In Ms Mendieta's case, Judge Servini's request to a Spanish court to have the execution victim dug up for identification purposes was granted, the first time a Spanish judge has heeded such a petition from Argentina.
"The Argentines are the ones who got this thing moving. No-one has helped us here at all," said Ms Mendieta, who is angry that none of Spain's democratic parties has been able to help her over the past 40 years.
- More than 100,000 victims of executions by pro-Franco forces during and after the Spanish Civil War (1936-39) remain buried in unmarked graves all over Spain
- Victims of executions by the Republican side during the conflict received proper burial and memorials after Gen Franco took power
- Few efforts were made to locate and open mass graves in the two decades following Franco's death in 1975
- Spain's historical memory law, passed in 2007, banned public symbols of Francoism and provided subsidies to the volunteer groups exhuming and identifying remains
- But the conservative government cut off all funding for exhumations in 2012
- Judge Baltasar Garzon opened an inquiry into crimes against humanity by Franco's forces, but senior judges ruled that the statute of limitations had expired
- He was later indicted by the Supreme Court for abuse of office but later acquitted
Spain feels Franco's legacy four decades later - by Prof Paul Preston, LSE
For Paco Ferrandiz, an anthropologist at Spain's CSIC national science council who witnessed the exhumation, state institutions have obstructed all attempts to investigate the Franco era.

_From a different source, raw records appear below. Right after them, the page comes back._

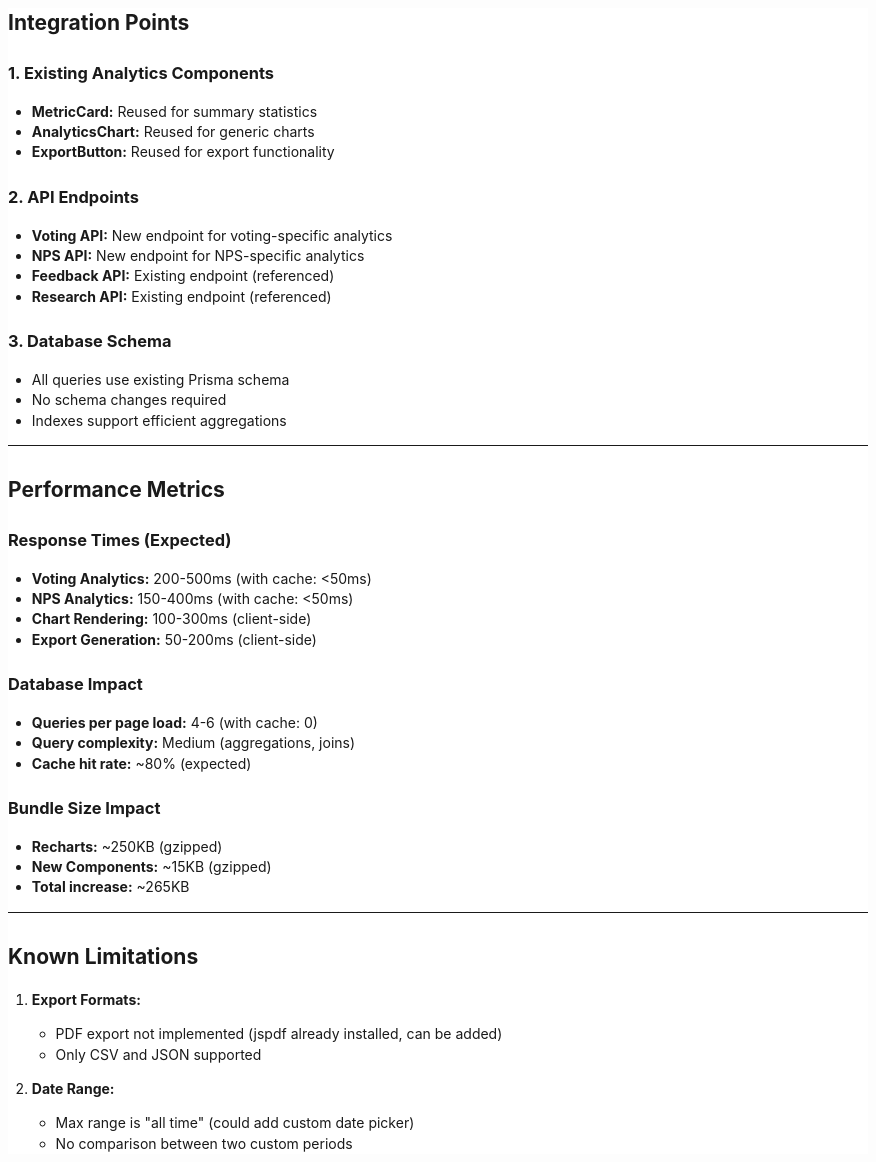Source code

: 
## Integration Points

### 1. Existing Analytics Components
- **MetricCard:** Reused for summary statistics
- **AnalyticsChart:** Reused for generic charts
- **ExportButton:** Reused for export functionality

### 2. API Endpoints
- **Voting API:** New endpoint for voting-specific analytics
- **NPS API:** New endpoint for NPS-specific analytics
- **Feedback API:** Existing endpoint (referenced)
- **Research API:** Existing endpoint (referenced)

### 3. Database Schema
- All queries use existing Prisma schema
- No schema changes required
- Indexes support efficient aggregations

---

## Performance Metrics

### Response Times (Expected)
- **Voting Analytics:** 200-500ms (with cache: <50ms)
- **NPS Analytics:** 150-400ms (with cache: <50ms)
- **Chart Rendering:** 100-300ms (client-side)
- **Export Generation:** 50-200ms (client-side)

### Database Impact
- **Queries per page load:** 4-6 (with cache: 0)
- **Query complexity:** Medium (aggregations, joins)
- **Cache hit rate:** ~80% (expected)

### Bundle Size Impact
- **Recharts:** ~250KB (gzipped)
- **New Components:** ~15KB (gzipped)
- **Total increase:** ~265KB

---

## Known Limitations

1. **Export Formats:**
   - PDF export not implemented (jspdf already installed, can be added)
   - Only CSV and JSON supported

2. **Date Range:**
   - Max range is "all time" (could add custom date picker)
   - No comparison between two custom periods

He describes Judge Garzon's indictment for launching a Franco inquiry as "a political message".
"When people see justice being done, some of the fear goes away. Ascension [Mendieta] has helped many Spaniards to lose their fear," said Rene Pacheco, the archaeologist overseeing the Guadalajara exhumation.
Mr Pacheco's Association for the Recovery of Historical Memory (ARMH) was given the task of exhuming the remains of Mendieta and the 21 other bodies, but it relies on volunteers to do the digging and is funded by members' donations and the generosity of a Norwegian electricians' union.
Mr Pacheco said that 12 families had come forward during the dig to help identify and reclaim remains from the mass grave. Records were kept in Guadalajara's municipal archives and exhumation volunteers are convinced the grave will contain Mendieta's body.
DNA samples from four skeletons will be sent to Argentina to determine exactly which set of bones should be handed over to Ascension.
"All the rest were very young men," said Mr Pacheco.
"My sister died four years ago still wishing to see something of my father. It's sad that she missed out on this. We fought together; we used to go to the cemetery and ask about the grave," recalled Ascension Mendieta during the exhumation.
"My father didn't kill anyone in the war; he was only called up right at the end. What they did cannot be forgiven. They killed us without cause."